One of the provisions blocked by the court, Section 3, made it a crime under state law for immigrants to fail to carry “registration” papers issued by the federal government. Another, Section 5(C), made it a crime for immigrants without employment authorization documents to seek or perform work in Arizona. A third, Section 6, gave local police authority to arrest immigrants – including those with green cards – for having previously committed an offense making them removable from the country.
While the legal rationale varied for each section, the majority struck down all three provisions upon finding them to violate federal law or otherwise disrupt the framework created by Congress. (In a partially dissenting opinion, Justice Samuel Alito said that he, too, believed that Section 3 should be overturned.)

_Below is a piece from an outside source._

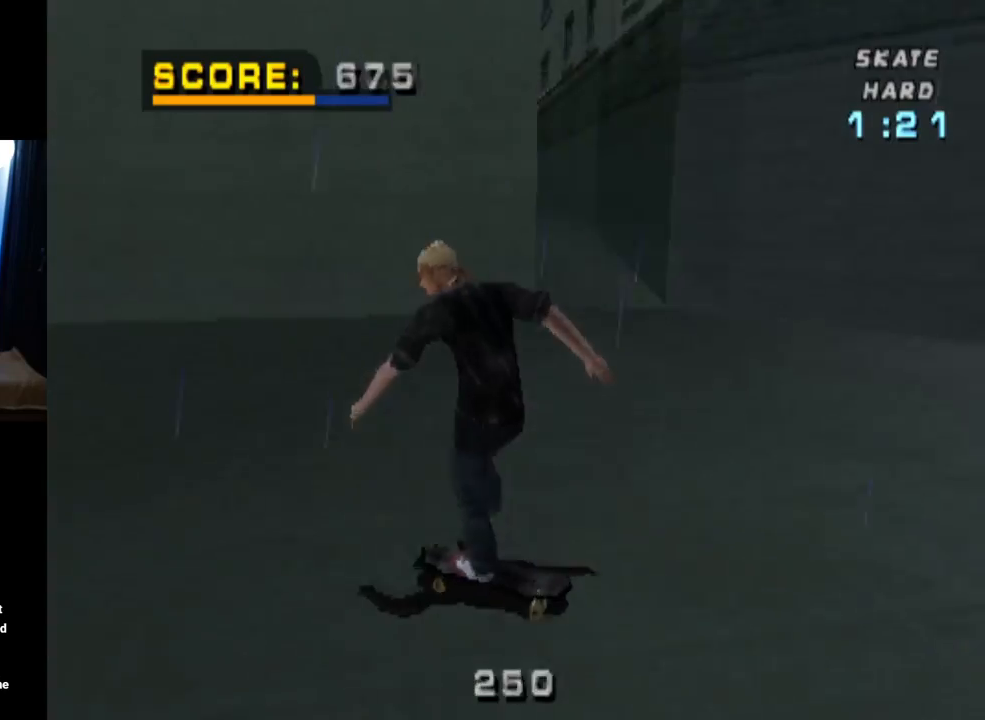
{"buttons": ["CROSS"], "left_stick": "center", "right_stick": "center", "events": [[184, "DPAD_RIGHT", "down"], [334, "DPAD_RIGHT", "up"]]}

The only provision to survive Monday’s ruling was Section 2(B), which requires Arizona police to try to determine the immigration status of people they stop or arrest if “reasonable suspicion” exists that the person in custody is unlawfully present. (The provision received extensive media attention due to widespread concerns that it could invite racial profiling.)
But despite what some supporters of the law have suggested, the majority did not find this provision to be immune from legal challenge. Rather, the court found the provision so confusingly written that Arizona courts should have an opportunity to interpret it first.
And, in a tacit invitation to future litigants, the court noted that it was not foreclosing future challenges based on racial profiling or other legal claims. Thus, while the injunction against Section 2(B) was reversed in theory, Arizona will invite many additional lawsuits if it is applied in practice.
But perhaps the greatest vindication for opponents of SB 1070 was the court’s recognition of the importance of prosecutorial discretion, or the notion that law enforcement officials have inherent leeway not to enforce the law to its fullest extent.